Consigne: Reprenez l'extrait sur l'essor du tennis en Italie et poursuivez-le juste après sa dernière phrase.

Extrait:
════════

Après les années 70 portées par Adriano Panatta, puis Nicola Pietrangeli, l’Italie avait par la suite complètement disparu des radars tennistiques, au point d’être reléguée dans le groupe 2 de Coupe Davis en 2004. De l’histoire ancienne. Avec le succès de Francesca Schiavone à Roland-Garros en 2010, le pays est irrésistiblement monté en puissance ces dix dernières années. Boosté d’abord par les femmes, le tennis italien règne sans partage chez les hommes. Et ce n’est pas fini. Ses meilleurs joueurs ont tous entre 22 et 25 ans…
Le tennis, sport majeur de l’autre côté des Alpes
Nation historiquement vouée corps et âme au football, l’Italie est devenue une terre de tennis. Nos voisins organisent désormais les ATP Finals de fin d’année (jusqu’en 2026), ainsi que la phase finale de Coupe Davis (jusqu’en 2027), sans oublier le Masters des jeunes à Milan. Premier sport individuel, le tennis, aidé aussi par l’explosion du padel, est désormais le deuxième en termes de licenciés, derrière le foot. Le pays affiche 900 000 licenciés (ils étaient 550 000 en 2022, contre 130 000 au début des années 2000. Lancée fin 2008 pour corriger le manque de visibilité de la petite balle jaune en Italie, SuperTennis diffuse gratuitement les plus grands tournois ATP et WTA, mais aussi les dernières éditions de la Coupe Davis et les ATP Finals.
Si la Coupe Davis a clairement perdu de son aura, la compétition a passionné de l’autre côté des Alpes, et pas seulement quand l’Italie était sur le court. Malgré l’absence des stars Sinner et Alcaraz plus de 62.000 spectateurs» (sur une capacité maximale d’environ 70.000 places sur la semaine) ont assisté sur site à la phase finale, ont indiqué à l’AFP les organisateurs. Entre les audiences de SuperTennis et celle de la Rai, la compétition aurait attiré au total 14,3 millions de téléspectateurs italiens. La finale Italie-Espagne, même sans Sinner et Musetti, a été regardée par 5,6 millions de téléspectateurs rien que sur Rai 1.

════════

Liste des données:
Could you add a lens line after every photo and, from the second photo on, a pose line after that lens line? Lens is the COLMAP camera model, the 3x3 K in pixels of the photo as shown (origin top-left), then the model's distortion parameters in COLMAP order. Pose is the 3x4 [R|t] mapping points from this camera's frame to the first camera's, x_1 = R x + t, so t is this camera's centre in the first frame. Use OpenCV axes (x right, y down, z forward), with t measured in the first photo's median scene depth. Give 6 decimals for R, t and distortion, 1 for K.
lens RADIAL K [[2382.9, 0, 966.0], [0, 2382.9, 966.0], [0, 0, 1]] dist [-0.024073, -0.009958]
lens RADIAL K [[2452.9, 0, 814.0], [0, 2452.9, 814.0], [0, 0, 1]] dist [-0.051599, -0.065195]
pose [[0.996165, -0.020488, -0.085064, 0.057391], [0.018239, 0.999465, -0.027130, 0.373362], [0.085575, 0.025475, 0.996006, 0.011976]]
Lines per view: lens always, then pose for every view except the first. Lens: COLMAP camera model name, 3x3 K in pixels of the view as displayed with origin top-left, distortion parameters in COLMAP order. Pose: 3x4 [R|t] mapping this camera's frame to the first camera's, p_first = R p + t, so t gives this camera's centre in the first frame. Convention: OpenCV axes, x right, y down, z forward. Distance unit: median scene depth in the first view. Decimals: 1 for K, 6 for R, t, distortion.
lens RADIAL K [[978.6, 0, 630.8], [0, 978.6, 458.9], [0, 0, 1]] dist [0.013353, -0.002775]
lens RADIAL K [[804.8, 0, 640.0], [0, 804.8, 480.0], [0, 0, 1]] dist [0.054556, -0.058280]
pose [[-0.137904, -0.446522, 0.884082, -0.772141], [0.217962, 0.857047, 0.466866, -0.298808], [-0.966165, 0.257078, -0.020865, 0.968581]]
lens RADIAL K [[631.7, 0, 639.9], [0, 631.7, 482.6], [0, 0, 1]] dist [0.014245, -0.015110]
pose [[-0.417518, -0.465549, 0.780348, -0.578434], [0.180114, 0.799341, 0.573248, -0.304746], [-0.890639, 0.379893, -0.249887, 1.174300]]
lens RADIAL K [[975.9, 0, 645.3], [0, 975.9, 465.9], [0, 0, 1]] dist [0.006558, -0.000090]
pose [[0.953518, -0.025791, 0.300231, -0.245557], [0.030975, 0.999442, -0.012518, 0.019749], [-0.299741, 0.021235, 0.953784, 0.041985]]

════════

Réponse:
Le modèle italien inspiré… de la France
L’Hexagone regarde avec envie le renouveau de l’autre côté des Alpes, fruit d’un système qui porte plus ses fruits qu’en France. «Au début des années 2000, on comptait moins de licenciés, et les résultats économiques étaient désastreux », expliquait au Figaro le président de la Fédération italienne Angelo Binaghi, aux commandes depuis… 2001. Une profonde restructuration de la Fédération a été décidée, et un long investissement, avec des résultats au-delà de nos attentes.» En 2004, la Federazione a mis en place deux centres techniques, à Tirreno, près de Pise, pour les garçons, à Formia, près de Rome, pour les filles, afin de repérer et de former de futurs champions. Un système de bourses a été mis en place pour les 10-15 ans, et, une fois pros, un programme a été créé spécialement pour les 18-24 ans, qui reçoivent des invitations sur les tournois nationaux, sans avoir à parcourir des milliers de kilomètres. Nation ayant le plus de tournois Challengers (2e division) après les États-Unis, l’Italie a permis aux jeunes pousses de se confronter à la compétition et de s’aguerrir.
À l’instar du football, elle possède aussi de très bons entraîneurs formateurs. Riccardo Piatti a été le mentor de Sinner de ses 13 ans à ses 21 ans. Simone Tartarini entraîne Musetti depuis qu’il est arrivé à 9 ans. La Fédération accompagne les projets individuels. Et les résultats parlent d’eux-mêmes.